With stricter COVID-19 rules in place — or about to be this weekend — the focus naturally turns to police to ensure the law is being followed.
“There’s really a lot of concern in the community about the variants. You can tell neighbours and people in our city are taking this very seriously. We’re receiving lots of calls,” Regina Police Service Chief Evan Bray said Thursday.
A man was just fined $2,800 after police said there was a gathering of 11 at a home on McMillan Drive in the Lakeridge neighbourhood early Thursday morning.
The current public health order says indoor gatherings can only include people from the same household.
Bray said that call is a good example of something that’s very risky in the middle of a pandemic.

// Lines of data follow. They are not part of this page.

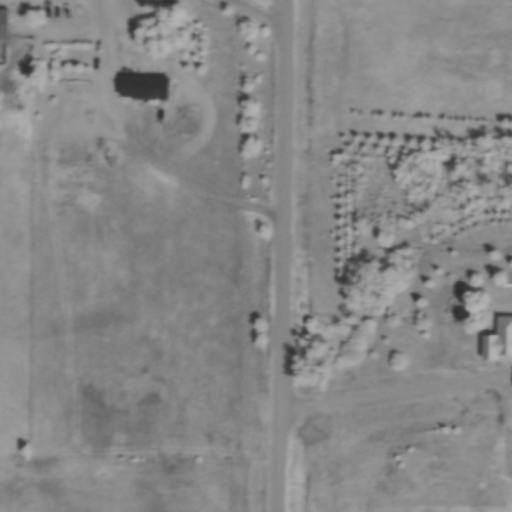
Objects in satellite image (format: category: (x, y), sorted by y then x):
road: (253, 14)
road: (287, 14)
building: (4, 24)
building: (145, 88)
road: (281, 270)
building: (504, 331)
road: (394, 391)
building: (424, 466)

Indoor private gatherings are basically non-existent under the new public health guidelines. That means more people may be headed outside. Parks and playgrounds are still open.
However, they do have gathering limits as well.
“A lot of it has got to do with the size of the location of where they’re at and how close they are together,” Bray said.
He said not every COVID call police get materializes into something that would be technically a breach of the health order.
He thinks children have adapted.
“We’ve lived through this for now over a year,” Bray said. “Kids have adapted. Kids understand the importance of masks and social distancing and all of the things we talk about now as common language.”
The goal for young kids is to educate them, Bray said. For parents, police prefer to reinforce the rules.